TWO STRATEGIES TO ENGINEER FLEXIBLE LOOPS FOR IMPROVED ENZYME THERMOSTABILITY

摘要

The stereospecifically controlled carbon-carbon bond forming ability of Escherichia coli transketolase (TK) makes it very promising as a biocatalyst in industry. However, as a mesophilic enzyme the enzyme suffers the limitation of low stability to elevated temperatures and extremes of pH, limiting its current use in industrial processes. Flexible sites are potential targets for engineering the stability of enzymes. Nevertheless, the success rate of the rigidifying flexible sites (RFS) strategy is still low due to a limited understanding of how to determine the best mutation candidates.

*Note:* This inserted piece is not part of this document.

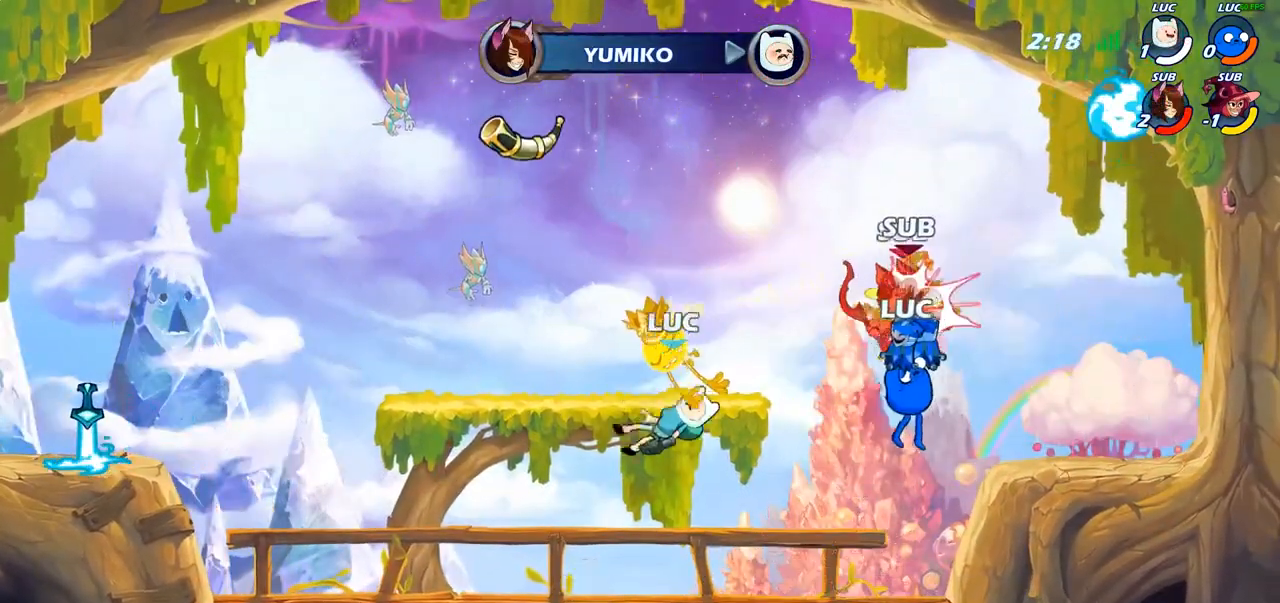
{"buttons": [], "left_stick": "center", "right_stick": "center", "events": []}
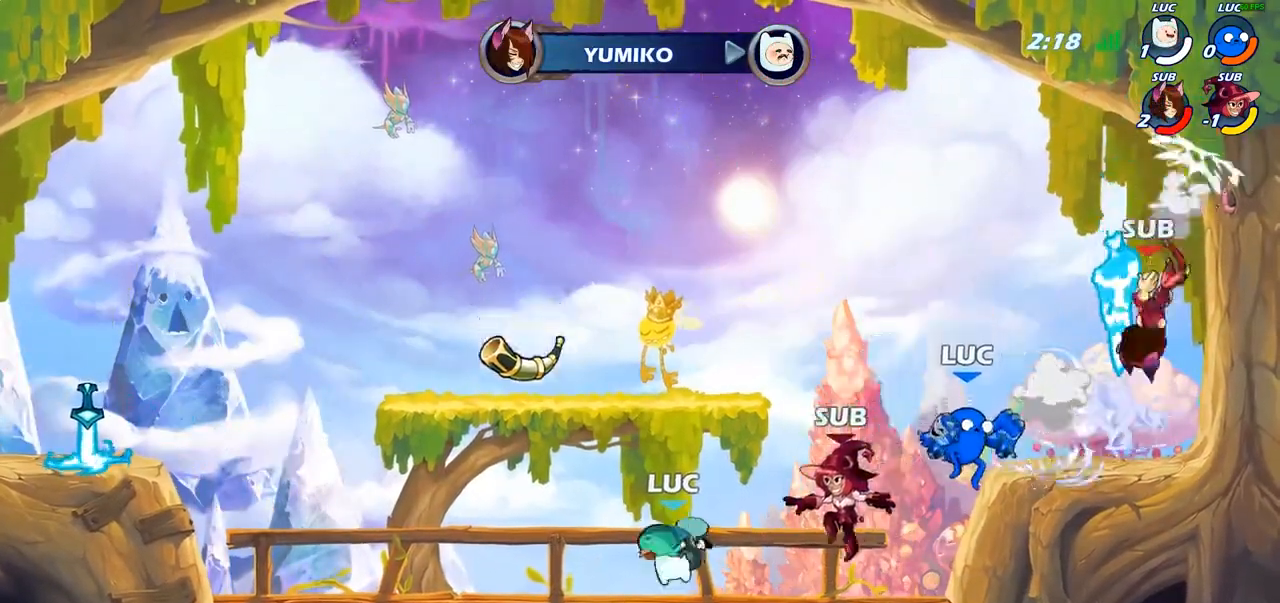
{"buttons": [], "left_stick": "left", "right_stick": "center", "events": [[383, "left_stick", "left"]]}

In this study, two parallel strategies were applied to identify mutation candidates within the flexible loops of TK. The first was a "back to consensus mutations" approach, and the second was computational design based on AAG calculations in Rosetta. Forty-nine single variants were generated and characterised experimentally. From these, three single-variants I189H, A282P, D143K were found to be more thermostable than wild-type TK. The combination of A282P with H192P, a variant constructed previously, resulted in the best all-round variant with a 3-fold improved half-life at 60℃, 5-fold increased specific activity at 65℃, 1.3-fold improved k_(cat) and a T_m increased by 5℃ above that of wild type. Based on a statistical analysis of the stability changes for all variants, the qualitative prediction accuracy of the Rosetta program reached 65.3%. Furthermore, molecular dynamics (MD) simulations of variants confirmed a good inverse correlation between protein stability and local flexibility which was determined by the magnitude of fluctuations with respect to the average conformations. Both of the two strategies investigated were useful in guiding mutation candidates to flexible loops, and had the potential to be used for other enzymes.